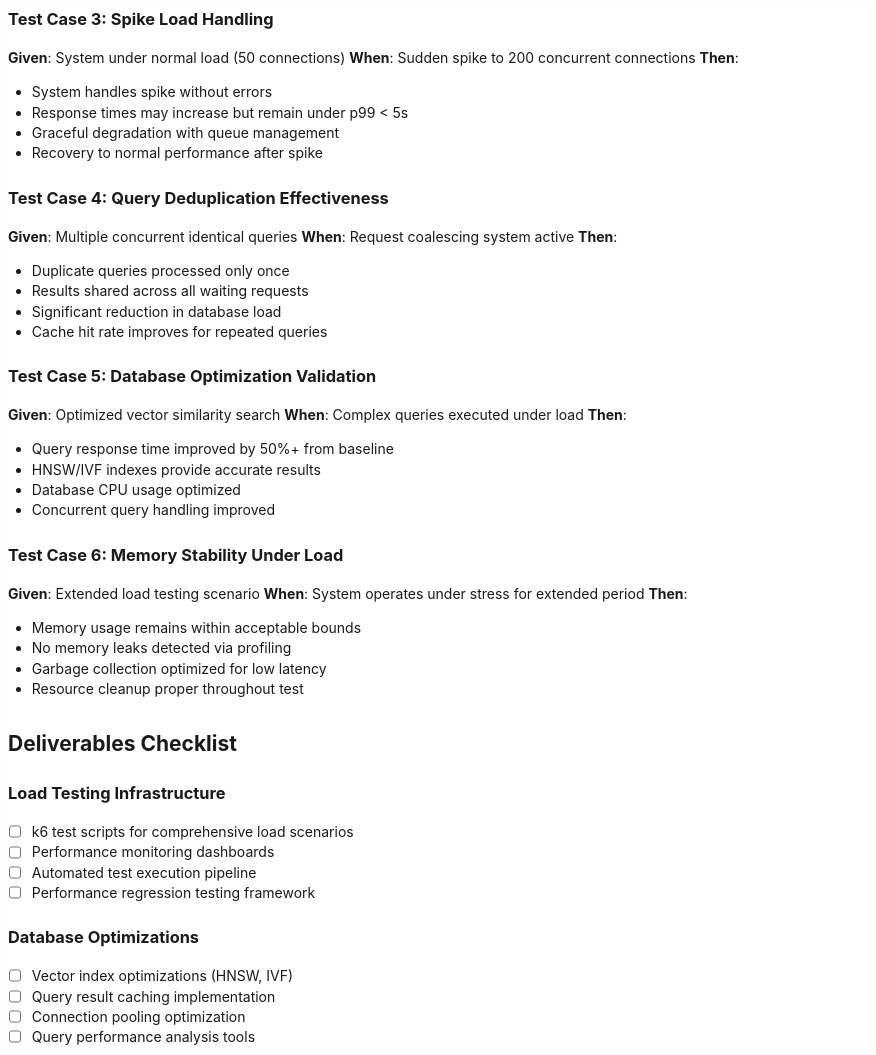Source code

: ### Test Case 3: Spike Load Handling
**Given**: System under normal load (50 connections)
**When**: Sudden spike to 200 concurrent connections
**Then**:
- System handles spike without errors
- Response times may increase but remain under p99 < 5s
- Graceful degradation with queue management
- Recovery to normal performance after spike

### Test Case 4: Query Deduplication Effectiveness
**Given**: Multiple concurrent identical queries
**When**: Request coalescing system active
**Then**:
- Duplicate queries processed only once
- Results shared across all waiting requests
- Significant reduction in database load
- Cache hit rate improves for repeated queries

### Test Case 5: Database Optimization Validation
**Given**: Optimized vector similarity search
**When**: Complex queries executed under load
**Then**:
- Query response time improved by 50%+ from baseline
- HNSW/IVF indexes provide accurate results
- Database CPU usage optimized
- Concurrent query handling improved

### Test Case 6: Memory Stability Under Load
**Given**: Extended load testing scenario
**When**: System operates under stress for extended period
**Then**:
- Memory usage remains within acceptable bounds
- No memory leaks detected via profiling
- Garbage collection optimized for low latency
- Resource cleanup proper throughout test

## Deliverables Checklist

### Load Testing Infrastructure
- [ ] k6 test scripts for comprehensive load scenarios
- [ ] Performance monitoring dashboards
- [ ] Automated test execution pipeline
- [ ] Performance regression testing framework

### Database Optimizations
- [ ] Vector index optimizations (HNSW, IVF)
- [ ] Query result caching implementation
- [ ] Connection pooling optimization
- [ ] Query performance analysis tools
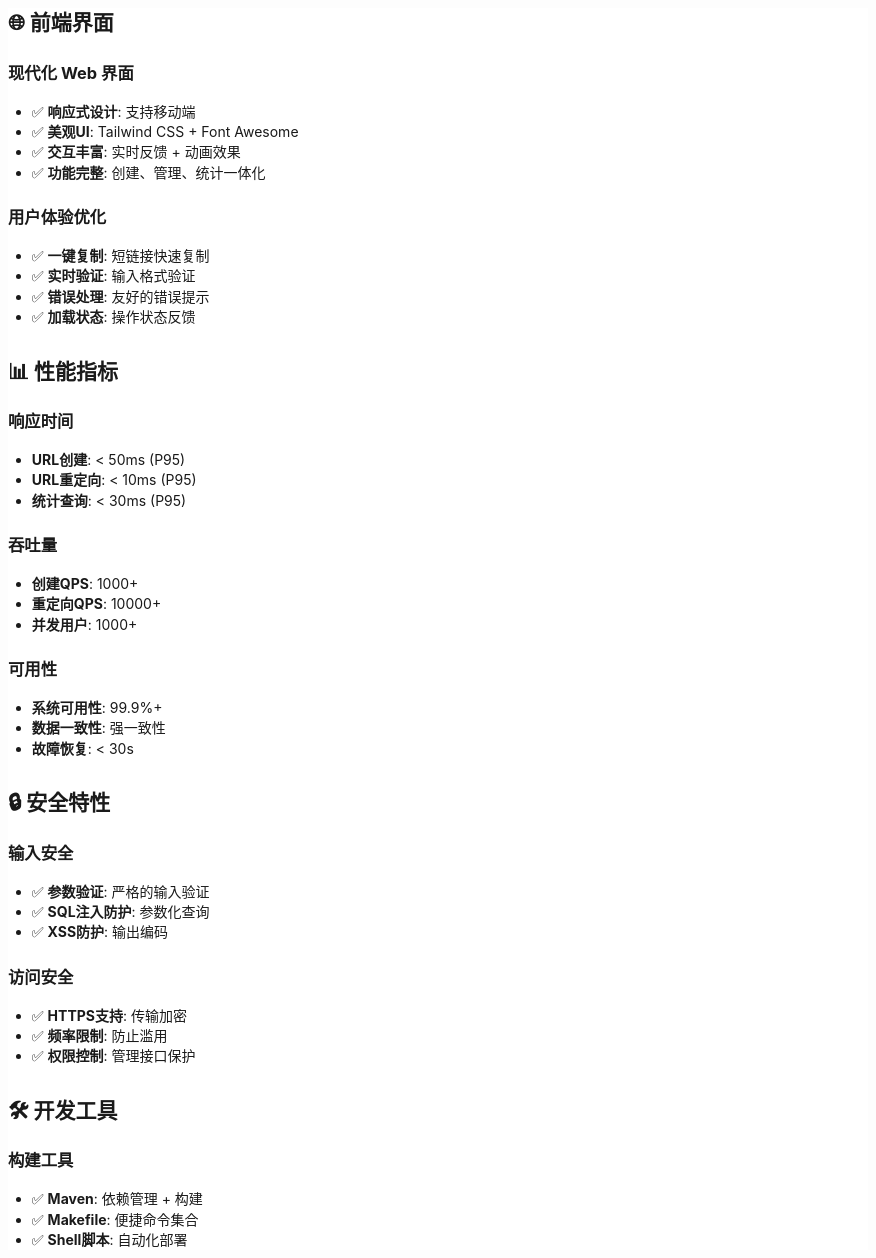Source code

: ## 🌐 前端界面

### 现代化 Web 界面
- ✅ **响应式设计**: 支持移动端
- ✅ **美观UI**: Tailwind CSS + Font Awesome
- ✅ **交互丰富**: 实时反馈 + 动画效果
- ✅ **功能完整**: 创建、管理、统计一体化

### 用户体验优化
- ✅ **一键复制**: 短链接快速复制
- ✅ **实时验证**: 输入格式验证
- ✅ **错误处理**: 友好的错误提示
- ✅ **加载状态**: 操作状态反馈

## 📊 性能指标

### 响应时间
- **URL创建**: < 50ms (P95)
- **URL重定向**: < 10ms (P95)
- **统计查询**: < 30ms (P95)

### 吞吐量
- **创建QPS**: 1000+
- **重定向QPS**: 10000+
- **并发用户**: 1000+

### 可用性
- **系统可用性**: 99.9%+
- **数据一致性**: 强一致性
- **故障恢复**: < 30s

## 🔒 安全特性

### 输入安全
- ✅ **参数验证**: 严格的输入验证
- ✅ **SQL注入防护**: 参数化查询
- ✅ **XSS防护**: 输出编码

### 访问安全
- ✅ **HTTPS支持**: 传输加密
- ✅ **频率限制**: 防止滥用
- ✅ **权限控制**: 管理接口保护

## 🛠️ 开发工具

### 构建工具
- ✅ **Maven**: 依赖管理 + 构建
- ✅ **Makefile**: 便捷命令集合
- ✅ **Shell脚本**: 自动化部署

...

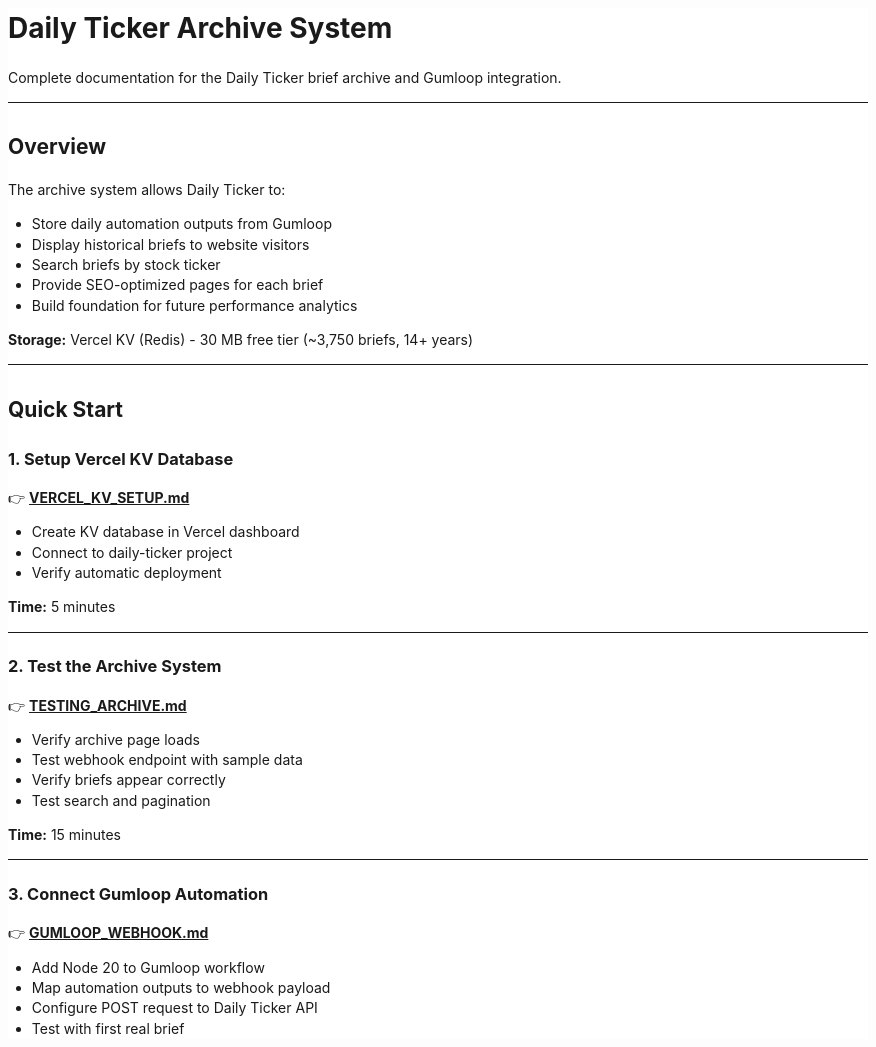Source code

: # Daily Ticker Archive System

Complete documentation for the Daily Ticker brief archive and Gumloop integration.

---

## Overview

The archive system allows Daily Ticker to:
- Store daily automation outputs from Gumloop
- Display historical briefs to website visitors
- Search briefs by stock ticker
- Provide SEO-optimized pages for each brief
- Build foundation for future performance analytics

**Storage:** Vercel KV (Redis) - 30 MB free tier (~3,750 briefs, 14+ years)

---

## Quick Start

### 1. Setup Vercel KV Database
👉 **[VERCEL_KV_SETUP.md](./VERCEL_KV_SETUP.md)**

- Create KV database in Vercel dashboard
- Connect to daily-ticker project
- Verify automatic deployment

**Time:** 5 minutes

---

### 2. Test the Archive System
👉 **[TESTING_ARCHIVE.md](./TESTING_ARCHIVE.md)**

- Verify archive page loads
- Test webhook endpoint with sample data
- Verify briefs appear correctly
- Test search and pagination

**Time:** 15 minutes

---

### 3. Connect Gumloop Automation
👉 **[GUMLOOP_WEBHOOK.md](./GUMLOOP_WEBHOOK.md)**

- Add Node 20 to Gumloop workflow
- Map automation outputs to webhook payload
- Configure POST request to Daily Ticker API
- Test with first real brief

=== Exercise brief ===
In the rows above, change "brief archive" to "newsletter archive" in everything from the line containing "Complete documentation for" down to the line containing "## Overview", and leave the rest of those lines as they are. Write out only those lines.

=== Answer to the problem ===
Complete documentation for the Daily Ticker newsletter archive and Gumloop integration.

---

## Overview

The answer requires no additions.